Don Norman: Designing For People

Nielsen Norman Group

Do Industrial Designers have a future?

An industrial Designer just asked (edited slightly):

What is the industrial design's value in the future?

With electronics  getting smaller and smarter, it seems that we don't need industrial designer any more. Today it is interaction and service designers who are in the spotlight. What is your opinion?

The question, basically, is whether the field of Industrial Design has a future. Huh?  If anything, ID is needed more now than ever.

Perhaps the confusion  is in the definition of an Industrial Designer.  I must admit to suffering from this same confusion. For example, am I an industrial designer? I'm a member of IDSA, the Industrial Design Society of America. I consider myself an interaction designer, but why isn't that a sub-category of ID? The same with service design.

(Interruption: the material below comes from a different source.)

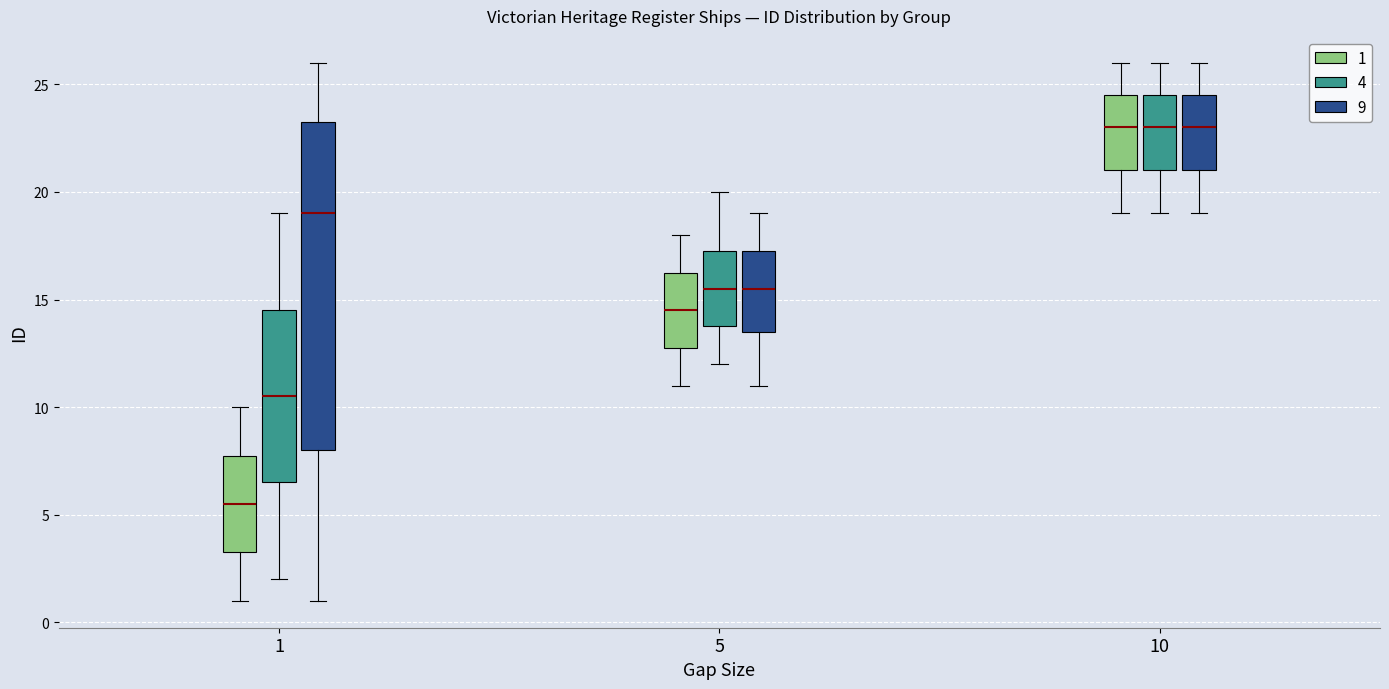

Which box's median line is the lowest?

1 (1)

Well, I recently heard a talk by a great industrial designer who does brilliant work,but who clearly was clueless about interactive design.  Traditinal designers are mostly taught form and styling. They learn about materials and manufacturing. All that is very important, but it isn't all there is to design. Design, like all disciplines, changes with the times. New technologies, new activities demand new skills.

Now that computer chips are embedded into almost everything, now that devices become smaller, sleeker, and more complex inside, the Industrial Design has to change to take advantage of the great new opportunities that these changes afford. (Hey, there is that word "affordance" sneaking its way into my conversation.)  In a similar way, service design requires new techniques and new approaches. Neither service design nor interaction design requires an understanding of materials or manufacturing practices. But they still require trained designers.

Do we still need ID? No, not the old-fashioned kind of ID. What we really need is a new breed of designer, one who can work across disciplines, one who understands human beings, business, and technology. The traditional industrial designer is too limited. We need a new breed of modern designers. 

Hmm, sounds like a great topic for my Core77 column.